Prediction of the rubberized concrete behavior: A comparison of gene expression programming and response surface method

Abstract

Abstract The use of rubber in concrete to partially substitute mineral aggregates is an effort to decrease the global amount of scrap tires. This study investigates the behavior of rubberized concrete (RC) with various replacement ratios (0–50%) by volume and replacement type (fine, coarse, and fine-coarse) using soft computing techniques. The uniaxial compressive strength (CS), elastic modulus (EM), and ductility (D) are measured, and the effect of rubber content and the rubber aggregate type on the properties of RC is investigated. Scanning electron microscopy and X-ray diffraction analyses are made to determine its microstructural and chemical composition.
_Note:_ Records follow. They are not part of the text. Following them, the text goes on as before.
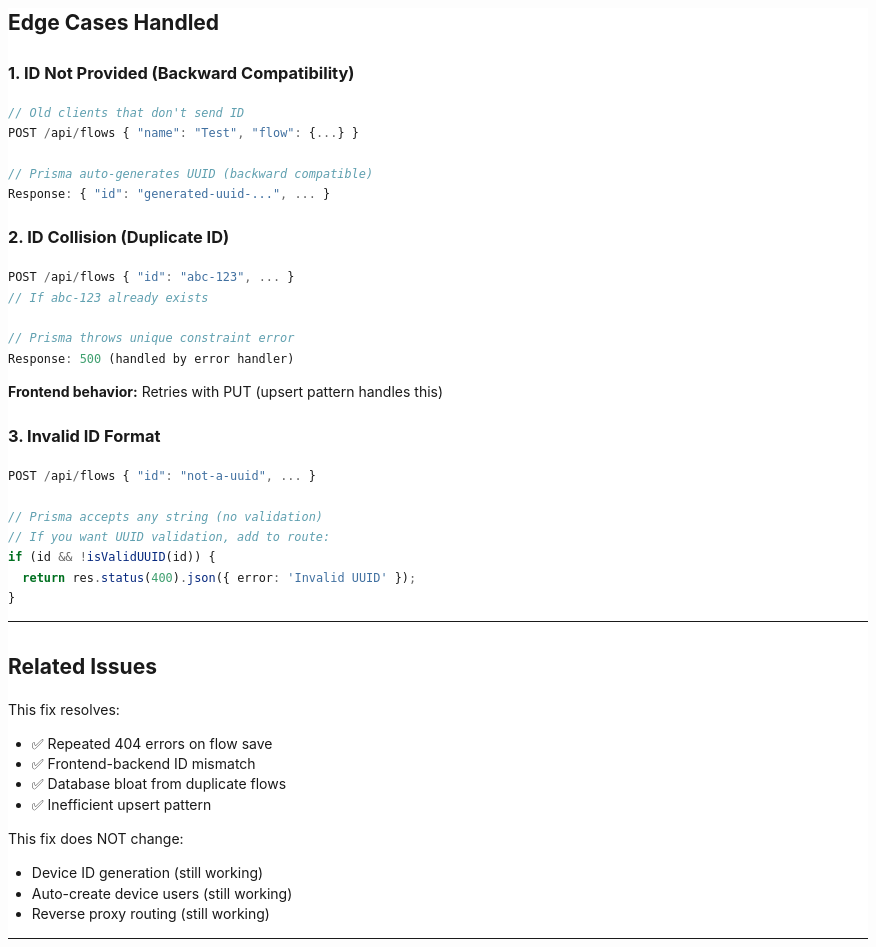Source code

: ## Edge Cases Handled

### 1. ID Not Provided (Backward Compatibility)

```typescript
// Old clients that don't send ID
POST /api/flows { "name": "Test", "flow": {...} }

// Prisma auto-generates UUID (backward compatible)
Response: { "id": "generated-uuid-...", ... }
```

### 2. ID Collision (Duplicate ID)

```typescript
POST /api/flows { "id": "abc-123", ... }
// If abc-123 already exists

// Prisma throws unique constraint error
Response: 500 (handled by error handler)
```

**Frontend behavior:** Retries with PUT (upsert pattern handles this)

### 3. Invalid ID Format

```typescript
POST /api/flows { "id": "not-a-uuid", ... }

// Prisma accepts any string (no validation)
// If you want UUID validation, add to route:
if (id && !isValidUUID(id)) {
  return res.status(400).json({ error: 'Invalid UUID' });
}
```

---

## Related Issues

This fix resolves:
- ✅ Repeated 404 errors on flow save
- ✅ Frontend-backend ID mismatch
- ✅ Database bloat from duplicate flows
- ✅ Inefficient upsert pattern

This fix does NOT change:
- Device ID generation (still working)
- Auto-create device users (still working)
- Reverse proxy routing (still working)

---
This article compares the efficiency of two RC models using a recently developed artificial intelligence technique, i.e., gene expression programming (GEP) and conventional technique, i.e., response surface method (RSM). Statistical models are developed to predict the CS, TS, EM, and D. The mathematical models are validated using determination coefficient (R 2) and adjusted coefficient (R 2adj), and they are found to be significant. Furthermore, both methods (i.e., RSM and GEP) are very well correlated with the experimental data. The GEP is found to be more effective at predicting the experimental test results for RC. The projected methods can be executed for any practical value of RC.